DISLOCATIONS
How do you keep a friendship intact, when Alzheimer's has stolen the common ground of language, memory, and experience, that unites you?
In brief, sharply drawn moments, Sylvia Molloy's Dislocations records the gradual loss of a beloved friend, M.L., a disappearance in ways expected forgotten names, forgotten moments and painfully surprising the reversion to a formal, proper Spanish from their previous shared vernacular . There are occasions of wonder, too-M.L. can no longer find the words to say she is dizzy, but can translate that message from Spanish to English, when it's passed along by a friend.

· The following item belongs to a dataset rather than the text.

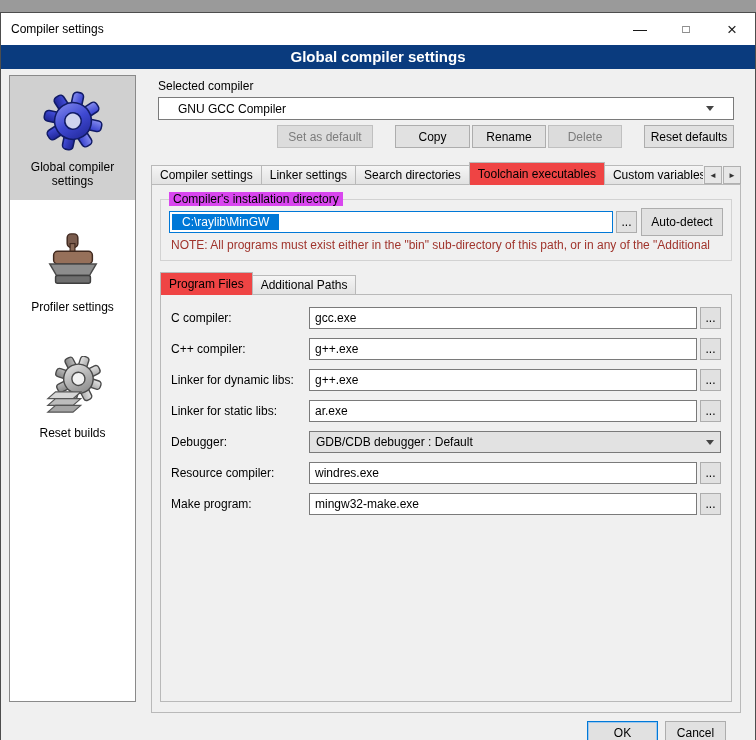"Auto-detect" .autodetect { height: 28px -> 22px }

This loss holds Molloy's sense of herself too-the person she is in relation to M.L. fades as her friend's memory does. But the writer remains: 'I'm not writing to patch up holes and make people or myself think that there's nothing to see here, but rather to bear witness to unintelligibilities and breaches and silences. That is my continuity, that of the scribe.'
Edad recomendada: Adultos.
MOLLOY SYLVIA
Sylvia Molloy es novelista y crítica. Es autora de las novelas En breve cárcel y El común olvido, y de los libros de relatos Varia imaginación, Desarticulaciones y Vivir entre lenguas. Entre sus libros de crítica se cuentan Las letras de Borges, Acto de presencia y Poses de fin de siglo. Reside en los Estados Unidos desde hace muchos años y ha sido catedrática de literatura latinoamericana y comparada en las universidades de Princeton, Yale y en la New York University, donde ocupó la cátedra Albert Schweitzer de Humanidades y fundó la Maestría de Escritura Creativa en Español.